Bishops Regaining Their Voice


Published February 9, 2005

The Catholic Difference

Catholic editors around the country voted “Catholics and politics” the #1 religious news story of 2004. Fair enough. Still, I’d argue that the most significant development in U.S. Catholic life in 2004 was a story-within-that-story: the story of individual bishops vindicated Vatican II by rediscovering their voices as authentic teachers of Catholic faith.

The Second Vatican Council was called, in part, to complete the work of the First Vatican Council. Vatican I had initially focused its attention on papal authority; the conversation was truncated, though, because the Franco-Prussian War interrupted things before the Council could discuss the authority of local bishops and its relationship to papal authority.Vatican I was suspended, never to be reconvened; the Papal States then collapsed; the Pope exiled himself inside the Leonine Wall as the “Prisoner of the Vatican.” Vatican II, it was thought, would finish what was left undone at Vatican I, giving a greater symmetry to Catholic ecclesiology – the doctrine of the Church – by addressing the nature and functioning of the episcopate in local churches around the world.

Lumen Gentium, Vatican II’s dogmatic constitution on the Church, and Christus Dominus, the Council’s decree on the pastoral office of bishops, fulfilled that expectation. By teaching that bishops received the fullness of the sacrament of orders at their ordination, that the bishops form a global “college,” that every local bishop shares apostolic responsibility for the universal Church, and that the teaching office has “pride of place” among the bishop’s duties, Vatican II rejected any “branch office” model of the local churches, in which the local bishop is a junior office manager who simply implements directives from corporate headquarters. In the immediate aftermath of the Council, and in the argot of that era, it was often said that local bishops had been “empowered” by Vatican II.

Yet the past four decades in the United States saw a considerable disempowerment of local bishops as teachers of Catholic faith, as the national bishops’ conference assumed a new (and mediagenic) teaching function. That the bishops ought to speak in a unified voice on some matters, and on some occasions, is obvious: the most important example of effective, coordinated U.S. episcopal teaching has been on the life issues, as with the 1998 pastoral letter, “Living the Gospel of Life.” But as the bishops of the United States got accustomed to leaving the “big questions” to the bishops’ conference, a certain debilitation of the local bishop’s role as teacher took place – a debilitation that meshed neatly with the managerial concept of the episcopate promoted by the modus operandi of the national conference.

Then came 2004: in retrospect, a real emergency. The first Catholic nominee for the presidency in two generations was a man who had long defied Catholic teaching on issues the bishops themselves had declared primary in assessing a candidate’s fitness for office; to make matters worse, that same candidate was busily misrepresenting the Church’s pro-life position as a “sectarian” one that could not be “imposed” on a pluralistic society. The episcopal conference’s reaction to Catholic politicians’ claiming to be in full communion with the Church while voting for what the Pope had called the “culture of death” was, sadly, bureaucratic and managerial: form a committee. It quickly became clear that the committee would defer any serious action on “Catholics and politics” until after the 2004 election.

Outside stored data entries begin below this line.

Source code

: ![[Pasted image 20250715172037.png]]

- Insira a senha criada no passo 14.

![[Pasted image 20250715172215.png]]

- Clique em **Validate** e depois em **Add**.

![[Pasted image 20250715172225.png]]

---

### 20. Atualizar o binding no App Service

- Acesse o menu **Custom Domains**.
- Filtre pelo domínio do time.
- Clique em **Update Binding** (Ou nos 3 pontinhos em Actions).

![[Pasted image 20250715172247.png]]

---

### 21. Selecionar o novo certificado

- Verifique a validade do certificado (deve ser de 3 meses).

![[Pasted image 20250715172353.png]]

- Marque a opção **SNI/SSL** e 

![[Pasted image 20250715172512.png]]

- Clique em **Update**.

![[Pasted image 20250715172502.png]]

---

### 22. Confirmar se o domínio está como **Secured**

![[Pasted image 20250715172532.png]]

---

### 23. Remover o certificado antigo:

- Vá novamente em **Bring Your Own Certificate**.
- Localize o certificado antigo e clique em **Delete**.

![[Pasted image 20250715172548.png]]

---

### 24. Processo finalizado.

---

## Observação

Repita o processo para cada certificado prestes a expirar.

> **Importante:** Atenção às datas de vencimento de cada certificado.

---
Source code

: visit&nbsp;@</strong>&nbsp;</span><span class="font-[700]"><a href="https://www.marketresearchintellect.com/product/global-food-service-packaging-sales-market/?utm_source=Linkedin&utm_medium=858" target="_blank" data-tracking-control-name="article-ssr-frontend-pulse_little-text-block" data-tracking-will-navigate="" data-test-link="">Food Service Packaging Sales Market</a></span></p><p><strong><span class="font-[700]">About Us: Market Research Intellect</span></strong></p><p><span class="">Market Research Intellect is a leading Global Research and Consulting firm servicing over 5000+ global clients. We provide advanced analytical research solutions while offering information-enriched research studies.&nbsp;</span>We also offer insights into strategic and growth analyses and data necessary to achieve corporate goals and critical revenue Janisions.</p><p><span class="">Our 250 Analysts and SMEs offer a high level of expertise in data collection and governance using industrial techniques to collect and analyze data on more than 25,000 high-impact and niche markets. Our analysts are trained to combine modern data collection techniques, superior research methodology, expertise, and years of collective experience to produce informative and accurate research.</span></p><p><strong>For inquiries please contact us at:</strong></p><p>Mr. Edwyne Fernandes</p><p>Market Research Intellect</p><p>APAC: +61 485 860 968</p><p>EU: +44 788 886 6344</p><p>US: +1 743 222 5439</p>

Then something dramatic happened. With the archbishops of St. Louis and Denver in the lead, local bishops around the country decided that, rather than waiting on the conference’s lethargic “process,” they would reclaim the teaching authority Vatican II had taught was theirs. Thus, while the bishops’ conference had nothing of consequence to say about “Catholics and politics” during the heat of the 2004 debate, Archbishop Charles Chaput of Denver (to take but one example of the new trend) produced a magisterial op-ed essay for the New York Times, demolishing the notion of Catholic sectarianism and challenging the entire nation to bring conscience to bear in public life.

The episcopal voice has been rediscovered. Don’t expect newly assertive bishops to muzzle themselves anytime soon.

George Weigel is Distinguished Senior Fellow of the Ethics and Public Policy Center in Washington, D.C. and holds EPPC’s William E. Simon Chair in Catholic Studies.